MiR-7 alleviates secondary inflammatory response of microglia caused by cerebral hemorrhage through inhibiting TLR4 expression.

OBJECTIVE

This study was conducted to analyze the effect of miR-7 on the inflammatory response of microglia in vitro and in vivo by constructing an intracerebral hemorrhage model.

PATIENTS AND METHODS

In this study, we first established a model of cerebral hemorrhage in rat for in vivo experiments, and used lipoprotein (LPS) to induce an inflammatory response development in microglial cells, and constructed microglial inflammation models for in vitro experiments. Quantitative Real-time-polymerase chain reaction (qRT-PCR) was used to detect the expression of miR-7 in the rat model of cerebral hemorrhage and microglia with inflammation. The effect of miR-7 on the inflammation caused by intracerebral hemorrhage was evaluated through measuring the expression of IL-1β, IL-8 and TNF-α by enzyme-linked immunosorbent assay (ELISA). Dual luciferase reporter assay was used to detect the binding site of miR-7 to TLR4. Western blot was used to evaluate the level of TLR4 after overexpression and knockdown of miR-7 and to evaluate whether miR-7 alleviated the secondary inflammatory response of microglia after cerebral hemorrhage by inhibiting the expression of TLR4.

RESULTS

The expression of miR-7 in the rat cerebral hemorrhage model and microglial inflammation model tissue was significantly lower than that in the normal control group.

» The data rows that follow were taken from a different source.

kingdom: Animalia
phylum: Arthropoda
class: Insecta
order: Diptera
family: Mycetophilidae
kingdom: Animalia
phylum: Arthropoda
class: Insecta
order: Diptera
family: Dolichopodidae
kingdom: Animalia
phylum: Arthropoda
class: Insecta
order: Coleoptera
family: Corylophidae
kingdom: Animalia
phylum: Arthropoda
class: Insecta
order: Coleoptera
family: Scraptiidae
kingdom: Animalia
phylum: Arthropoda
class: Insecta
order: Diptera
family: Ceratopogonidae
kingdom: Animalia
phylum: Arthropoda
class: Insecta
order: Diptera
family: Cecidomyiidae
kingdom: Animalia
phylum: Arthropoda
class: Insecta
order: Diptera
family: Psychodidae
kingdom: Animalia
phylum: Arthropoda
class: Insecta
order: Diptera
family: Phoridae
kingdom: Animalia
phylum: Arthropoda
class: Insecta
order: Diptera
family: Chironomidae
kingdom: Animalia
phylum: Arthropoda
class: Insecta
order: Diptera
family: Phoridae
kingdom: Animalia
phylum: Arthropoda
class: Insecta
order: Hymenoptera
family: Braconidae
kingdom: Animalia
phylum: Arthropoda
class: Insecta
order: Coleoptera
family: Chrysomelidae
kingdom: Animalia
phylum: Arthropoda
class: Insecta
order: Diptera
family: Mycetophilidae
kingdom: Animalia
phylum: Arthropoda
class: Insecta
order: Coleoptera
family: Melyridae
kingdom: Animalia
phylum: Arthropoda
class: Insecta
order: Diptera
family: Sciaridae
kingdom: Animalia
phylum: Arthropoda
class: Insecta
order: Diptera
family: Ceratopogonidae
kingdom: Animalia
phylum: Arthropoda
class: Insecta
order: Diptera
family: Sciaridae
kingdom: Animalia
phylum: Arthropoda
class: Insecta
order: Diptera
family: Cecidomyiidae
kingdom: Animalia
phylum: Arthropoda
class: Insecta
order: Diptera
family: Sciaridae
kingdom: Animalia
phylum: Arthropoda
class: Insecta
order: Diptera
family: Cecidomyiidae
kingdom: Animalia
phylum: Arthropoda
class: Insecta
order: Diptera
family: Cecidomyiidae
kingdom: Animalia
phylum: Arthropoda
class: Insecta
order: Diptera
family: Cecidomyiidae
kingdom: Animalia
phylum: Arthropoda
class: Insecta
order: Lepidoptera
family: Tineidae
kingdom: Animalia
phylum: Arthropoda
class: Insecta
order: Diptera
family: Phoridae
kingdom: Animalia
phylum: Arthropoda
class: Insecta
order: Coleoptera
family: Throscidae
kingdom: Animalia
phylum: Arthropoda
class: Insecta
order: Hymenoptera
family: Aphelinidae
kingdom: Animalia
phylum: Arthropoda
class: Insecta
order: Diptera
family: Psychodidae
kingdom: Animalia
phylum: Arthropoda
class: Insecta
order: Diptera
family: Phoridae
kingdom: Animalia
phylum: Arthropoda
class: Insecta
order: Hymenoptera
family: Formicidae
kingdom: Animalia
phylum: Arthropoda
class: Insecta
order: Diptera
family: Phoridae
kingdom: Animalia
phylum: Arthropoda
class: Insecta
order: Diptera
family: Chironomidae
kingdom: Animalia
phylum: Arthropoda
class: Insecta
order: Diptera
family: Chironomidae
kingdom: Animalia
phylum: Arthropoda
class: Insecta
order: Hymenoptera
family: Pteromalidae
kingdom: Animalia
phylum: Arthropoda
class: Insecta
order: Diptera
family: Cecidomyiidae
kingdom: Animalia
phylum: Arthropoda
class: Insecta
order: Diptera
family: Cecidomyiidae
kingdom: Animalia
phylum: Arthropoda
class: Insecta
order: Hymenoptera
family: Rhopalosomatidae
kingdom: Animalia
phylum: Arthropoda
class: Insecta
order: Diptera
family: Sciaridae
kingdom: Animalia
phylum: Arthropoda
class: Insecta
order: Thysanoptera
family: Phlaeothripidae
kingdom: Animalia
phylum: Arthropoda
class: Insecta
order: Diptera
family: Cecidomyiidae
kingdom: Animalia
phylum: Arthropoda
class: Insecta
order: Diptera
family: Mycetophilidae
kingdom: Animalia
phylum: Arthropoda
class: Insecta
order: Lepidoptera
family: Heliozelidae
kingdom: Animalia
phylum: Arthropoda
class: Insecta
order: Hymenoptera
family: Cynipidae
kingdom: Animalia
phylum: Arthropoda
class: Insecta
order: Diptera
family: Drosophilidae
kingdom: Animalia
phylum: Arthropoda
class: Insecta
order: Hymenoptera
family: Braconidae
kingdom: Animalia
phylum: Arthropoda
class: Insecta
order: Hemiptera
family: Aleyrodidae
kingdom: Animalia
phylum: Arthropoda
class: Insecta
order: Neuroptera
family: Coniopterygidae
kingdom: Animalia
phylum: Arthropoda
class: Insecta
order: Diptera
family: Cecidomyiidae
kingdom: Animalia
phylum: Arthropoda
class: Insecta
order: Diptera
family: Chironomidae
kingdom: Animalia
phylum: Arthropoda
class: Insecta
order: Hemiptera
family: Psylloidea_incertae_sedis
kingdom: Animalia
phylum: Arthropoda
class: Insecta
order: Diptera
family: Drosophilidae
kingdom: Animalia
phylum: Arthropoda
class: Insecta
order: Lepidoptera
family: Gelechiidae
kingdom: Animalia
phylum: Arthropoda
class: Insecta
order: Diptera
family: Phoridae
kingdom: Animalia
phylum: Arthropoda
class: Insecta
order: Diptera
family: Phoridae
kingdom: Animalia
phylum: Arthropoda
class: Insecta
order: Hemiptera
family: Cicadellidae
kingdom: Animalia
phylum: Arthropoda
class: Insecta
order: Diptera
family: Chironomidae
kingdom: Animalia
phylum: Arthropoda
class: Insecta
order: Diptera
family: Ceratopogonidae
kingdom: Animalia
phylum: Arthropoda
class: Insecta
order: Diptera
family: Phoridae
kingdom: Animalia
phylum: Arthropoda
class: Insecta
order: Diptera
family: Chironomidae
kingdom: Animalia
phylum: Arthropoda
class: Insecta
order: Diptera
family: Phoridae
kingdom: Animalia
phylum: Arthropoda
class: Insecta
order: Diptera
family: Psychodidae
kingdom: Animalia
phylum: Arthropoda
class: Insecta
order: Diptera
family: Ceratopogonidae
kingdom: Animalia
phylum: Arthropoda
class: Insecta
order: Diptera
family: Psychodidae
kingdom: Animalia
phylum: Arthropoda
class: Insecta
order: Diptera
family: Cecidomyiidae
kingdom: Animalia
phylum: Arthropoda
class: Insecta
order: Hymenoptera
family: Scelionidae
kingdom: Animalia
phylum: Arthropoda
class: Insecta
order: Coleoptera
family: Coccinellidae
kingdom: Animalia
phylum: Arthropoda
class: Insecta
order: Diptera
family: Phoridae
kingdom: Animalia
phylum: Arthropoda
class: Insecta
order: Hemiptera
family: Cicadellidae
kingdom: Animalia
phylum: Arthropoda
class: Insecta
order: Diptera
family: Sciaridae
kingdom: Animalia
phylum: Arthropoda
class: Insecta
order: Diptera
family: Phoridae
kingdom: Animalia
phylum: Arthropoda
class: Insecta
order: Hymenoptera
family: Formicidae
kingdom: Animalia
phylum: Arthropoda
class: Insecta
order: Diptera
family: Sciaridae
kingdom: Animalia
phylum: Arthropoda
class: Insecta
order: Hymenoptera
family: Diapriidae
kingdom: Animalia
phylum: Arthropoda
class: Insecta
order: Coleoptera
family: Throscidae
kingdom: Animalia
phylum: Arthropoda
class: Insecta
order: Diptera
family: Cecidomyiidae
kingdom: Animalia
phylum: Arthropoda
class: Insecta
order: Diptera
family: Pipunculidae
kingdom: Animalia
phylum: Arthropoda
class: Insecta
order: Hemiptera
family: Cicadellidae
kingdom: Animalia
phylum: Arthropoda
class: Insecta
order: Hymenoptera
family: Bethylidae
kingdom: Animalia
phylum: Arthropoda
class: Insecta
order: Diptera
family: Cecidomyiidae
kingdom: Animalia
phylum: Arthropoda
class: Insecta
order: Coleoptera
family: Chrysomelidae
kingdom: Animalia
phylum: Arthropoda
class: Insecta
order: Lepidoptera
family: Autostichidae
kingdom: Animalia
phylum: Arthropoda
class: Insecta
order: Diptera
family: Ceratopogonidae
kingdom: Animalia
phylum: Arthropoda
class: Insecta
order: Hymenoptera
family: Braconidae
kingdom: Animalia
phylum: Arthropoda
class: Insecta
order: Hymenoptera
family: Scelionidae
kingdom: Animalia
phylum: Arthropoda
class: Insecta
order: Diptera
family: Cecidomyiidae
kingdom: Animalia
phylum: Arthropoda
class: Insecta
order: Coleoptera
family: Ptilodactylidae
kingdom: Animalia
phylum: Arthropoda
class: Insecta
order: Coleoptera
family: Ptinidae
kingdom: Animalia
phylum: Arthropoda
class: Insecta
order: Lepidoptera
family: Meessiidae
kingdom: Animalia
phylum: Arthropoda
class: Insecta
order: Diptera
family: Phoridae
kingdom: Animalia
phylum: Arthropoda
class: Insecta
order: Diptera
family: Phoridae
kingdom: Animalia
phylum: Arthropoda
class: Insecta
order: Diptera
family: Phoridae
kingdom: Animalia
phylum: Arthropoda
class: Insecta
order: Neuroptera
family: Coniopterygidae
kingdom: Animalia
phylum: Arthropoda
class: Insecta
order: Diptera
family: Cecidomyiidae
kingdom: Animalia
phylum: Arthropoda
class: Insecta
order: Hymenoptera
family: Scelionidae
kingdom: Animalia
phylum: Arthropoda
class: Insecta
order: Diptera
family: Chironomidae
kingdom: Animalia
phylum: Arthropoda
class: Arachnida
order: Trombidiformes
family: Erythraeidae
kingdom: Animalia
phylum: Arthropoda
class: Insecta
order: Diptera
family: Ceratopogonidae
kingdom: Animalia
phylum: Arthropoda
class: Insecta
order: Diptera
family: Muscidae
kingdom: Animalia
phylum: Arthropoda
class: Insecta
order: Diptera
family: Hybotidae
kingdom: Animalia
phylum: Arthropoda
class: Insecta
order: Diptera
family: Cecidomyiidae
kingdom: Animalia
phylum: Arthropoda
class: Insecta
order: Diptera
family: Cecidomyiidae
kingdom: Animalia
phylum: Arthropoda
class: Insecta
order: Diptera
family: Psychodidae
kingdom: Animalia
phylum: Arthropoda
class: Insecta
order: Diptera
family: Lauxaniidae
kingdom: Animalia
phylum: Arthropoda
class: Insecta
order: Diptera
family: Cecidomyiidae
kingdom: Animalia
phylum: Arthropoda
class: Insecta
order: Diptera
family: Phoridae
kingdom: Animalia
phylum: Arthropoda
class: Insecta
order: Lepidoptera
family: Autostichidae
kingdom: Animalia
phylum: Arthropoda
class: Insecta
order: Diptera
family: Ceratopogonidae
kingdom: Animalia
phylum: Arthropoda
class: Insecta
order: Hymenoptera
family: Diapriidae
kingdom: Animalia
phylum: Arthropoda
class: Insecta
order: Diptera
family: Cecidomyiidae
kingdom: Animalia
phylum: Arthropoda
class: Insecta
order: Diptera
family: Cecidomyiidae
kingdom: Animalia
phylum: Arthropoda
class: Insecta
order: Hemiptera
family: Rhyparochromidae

Expression of inflammatory cytokines including IL-1β, IL-8 and TNF-α was significantly increased in rats with intracerebral hemorrhage and microglial inflammation in rats, and the expression of these inflammatory cytokines was partially reversed after overexpression of miR-7. Double luciferase reporter gene and ELISA results showed that miR-7 could inhibit the expression of TLR4 and relieve the secondary inflammatory response of microglia after cerebral hemorrhage.

CONCLUSIONS

We demonstrated that, in in vivo and in vitro experiments, miR-7 could reduce the LPS-induced inflammatory response produced by microglial cells, and alleviate the inflammation in the brain of rats with cerebral hemorrhage.